Dreamman2399, you are very thoughtful and well-spoken for 17 (maybe 18 by now?) and I respect your right to your opinions, but it is said that all opinions are wrong. Just because something is "wrong" for you doesn't mean that it is "wrong" for someone else. We all have had different lives, which makes it necessary for some of us to practice certain activities to help us overcome the deficiencies that are the result of the rules/boundaries/prohibitions (fears) put upon us by others (and sometimes ourselves), activities that would be undesirable or unnecessary for others.
It is wrong to judge somebody before having walked in their shoes. A dog would not conduct a study like Kinsey's because a dog would not need to, since a dog does not live a life full of stupid, unnatural shame. Kinsey needed to and saw that billions of other people with an intelligence higher than a dog's (and therefore more complex and troubled) also needed him to. Though much of his methods and conclusions were flawed, ultimately it was still an enormously good thing he did because he dismantled a lot of confusion, stigma and outright lies. He popped quite a cherry. Others have picked up where Kinsey left off and clarified matters, and that is also good.

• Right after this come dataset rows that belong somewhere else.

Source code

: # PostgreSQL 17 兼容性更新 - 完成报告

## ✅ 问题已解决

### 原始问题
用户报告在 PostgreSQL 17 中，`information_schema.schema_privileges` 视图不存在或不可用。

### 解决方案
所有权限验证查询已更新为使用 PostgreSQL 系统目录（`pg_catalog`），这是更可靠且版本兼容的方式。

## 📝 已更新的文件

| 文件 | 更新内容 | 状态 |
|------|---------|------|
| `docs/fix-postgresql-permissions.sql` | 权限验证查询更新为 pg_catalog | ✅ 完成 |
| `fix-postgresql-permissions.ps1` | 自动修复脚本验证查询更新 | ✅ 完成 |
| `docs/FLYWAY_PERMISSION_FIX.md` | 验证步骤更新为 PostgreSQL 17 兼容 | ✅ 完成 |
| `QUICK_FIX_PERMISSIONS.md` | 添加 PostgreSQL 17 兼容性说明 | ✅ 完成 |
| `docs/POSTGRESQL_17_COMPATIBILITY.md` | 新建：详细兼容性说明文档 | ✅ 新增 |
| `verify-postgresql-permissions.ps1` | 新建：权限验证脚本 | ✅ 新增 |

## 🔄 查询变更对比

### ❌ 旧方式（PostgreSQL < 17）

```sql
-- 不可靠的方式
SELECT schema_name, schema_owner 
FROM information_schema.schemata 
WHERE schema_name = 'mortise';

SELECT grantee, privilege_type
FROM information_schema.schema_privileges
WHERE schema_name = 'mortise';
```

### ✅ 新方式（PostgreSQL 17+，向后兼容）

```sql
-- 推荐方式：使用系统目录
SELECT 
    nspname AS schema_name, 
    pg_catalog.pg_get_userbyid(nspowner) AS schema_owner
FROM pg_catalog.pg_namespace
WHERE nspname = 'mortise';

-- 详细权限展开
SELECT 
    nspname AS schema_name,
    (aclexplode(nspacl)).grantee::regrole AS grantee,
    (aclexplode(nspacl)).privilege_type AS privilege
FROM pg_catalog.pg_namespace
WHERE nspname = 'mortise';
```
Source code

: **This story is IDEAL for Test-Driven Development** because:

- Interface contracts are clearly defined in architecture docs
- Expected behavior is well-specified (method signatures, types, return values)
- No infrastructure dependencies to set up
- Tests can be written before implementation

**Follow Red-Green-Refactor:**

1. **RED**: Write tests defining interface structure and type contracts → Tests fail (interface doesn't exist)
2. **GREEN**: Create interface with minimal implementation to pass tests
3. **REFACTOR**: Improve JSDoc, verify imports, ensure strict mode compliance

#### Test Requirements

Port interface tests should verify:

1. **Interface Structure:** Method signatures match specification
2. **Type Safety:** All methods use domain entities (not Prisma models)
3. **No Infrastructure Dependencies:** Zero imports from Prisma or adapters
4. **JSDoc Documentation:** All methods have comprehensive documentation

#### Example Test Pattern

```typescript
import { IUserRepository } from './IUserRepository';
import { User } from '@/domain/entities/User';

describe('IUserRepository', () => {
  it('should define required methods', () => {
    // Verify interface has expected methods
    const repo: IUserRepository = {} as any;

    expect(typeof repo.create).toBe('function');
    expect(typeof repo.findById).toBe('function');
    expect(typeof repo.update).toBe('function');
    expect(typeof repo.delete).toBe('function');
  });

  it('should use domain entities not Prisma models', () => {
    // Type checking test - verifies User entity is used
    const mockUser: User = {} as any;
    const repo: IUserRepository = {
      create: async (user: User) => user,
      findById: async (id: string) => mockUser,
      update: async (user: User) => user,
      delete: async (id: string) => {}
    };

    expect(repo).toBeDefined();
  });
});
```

You are "right" when you say that "just because something feels good in the moment doesn't mean it is good." It is sad how many "respectable doctors of the human mind" will say that "if it feels good, it is good" because the statement in and of itself is too narrow and simplistic, too selfish. There is a flip-side: A murderer, rapist or liar feels strangely "good" in the moment in which they victimize somebody, but it is clearly wrong because the victim is unwilling and, obviously, harmed by what makes the villain feel "good." But it would be "wrong" to imply that your rule should apply to "all things that somebody somewhere" disapproves of, for instance a May-December romance, a relationship between people of different skin colors, a relationship between people of the same gender, or just a sexual position disallowed by your religion. If all participants are willing (and hopefully enthusiastic), well... If there is no victim, there is no crime.
You said: "The film even shows that we are not meant for that as humans when Sarsgaard's wife wants to leave him." Just because she wants to leave him doesn't necessarily mean that she is in the right. Perhaps she feels the way she does because she fears living a life that does not conform to the standards of society that have been imposed upon her. Perhaps she is simply insecure and selfish and doesn't want to share him. Perhaps she could be more open-minded and just let him be who he wants to be. If you TRULY love someone, set them free. And that includes yourself. Some people choose to be hurt by the actions of others, then try to make them responsible for it. Sarsgaard's wife knew who he was and what he did before she married him. She likely took no responsibility for her insecurities.
My favorite scene in the movie, quoting Neeson as Kinsey:
"Based on the first book of Genesis, and according to public opinion, there`s only one correct sexual equation: man plus woman equals baby. Everything else is vice... Everyone is different. The problem is, most people want to be the same. They find it easier to simply ignore this fundamental aspect of the human condition. They are so eager to be part of the group, they`ll betray their own nature to get there. lf something pleasurable and strongly desired is prohibited, it becomes an obsession. Think about this."
I think that sums up the human race well, and a person's sexuality is integrated with every single aspect of their mind, body and soul. If I had written the movie, I would have added into that scene that "you hate what you fear and you fear what you lack because you are uncertain of how acquiring it will change you."